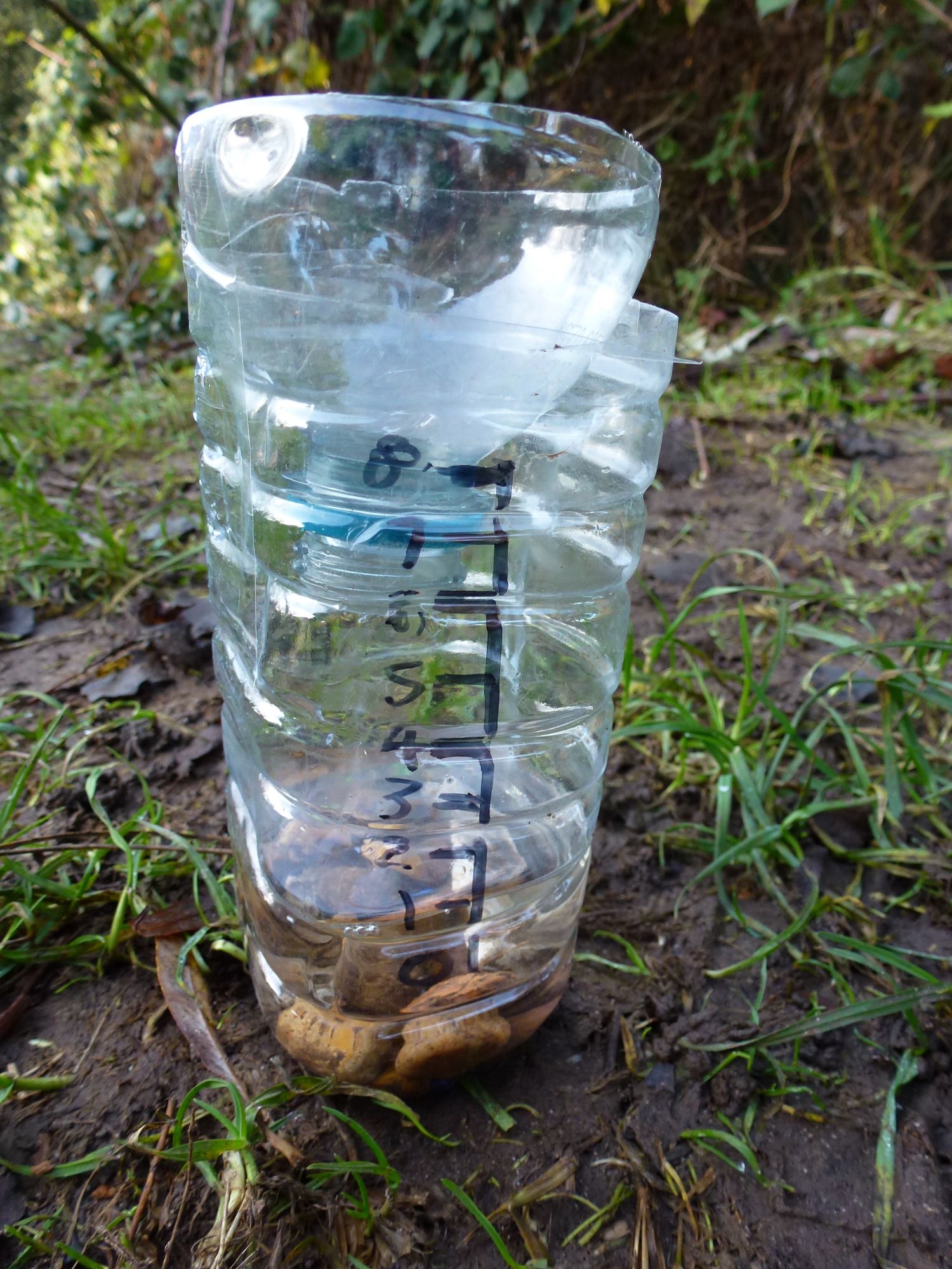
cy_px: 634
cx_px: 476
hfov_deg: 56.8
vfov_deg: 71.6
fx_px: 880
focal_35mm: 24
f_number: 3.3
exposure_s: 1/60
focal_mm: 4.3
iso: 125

-------------------------

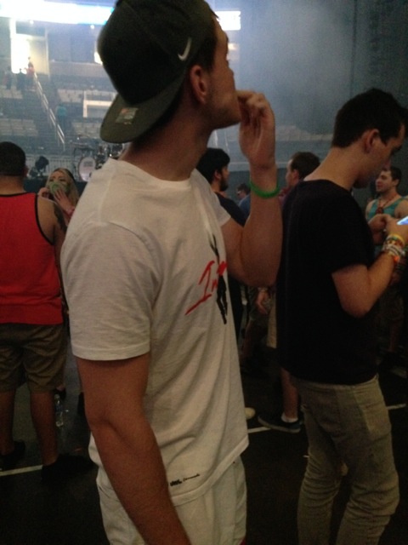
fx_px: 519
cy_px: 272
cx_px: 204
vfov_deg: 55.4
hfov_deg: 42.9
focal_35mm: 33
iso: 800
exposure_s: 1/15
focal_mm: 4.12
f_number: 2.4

-------------------------

> Instruction:
Where the listing above has a line with "hfov_deg: 42.9", start there, and output every line exactly through the line with "f_number: 2.4", which is also included.

> Answer to the problem:
hfov_deg: 42.9
focal_35mm: 33
iso: 800
exposure_s: 1/15
focal_mm: 4.12
f_number: 2.4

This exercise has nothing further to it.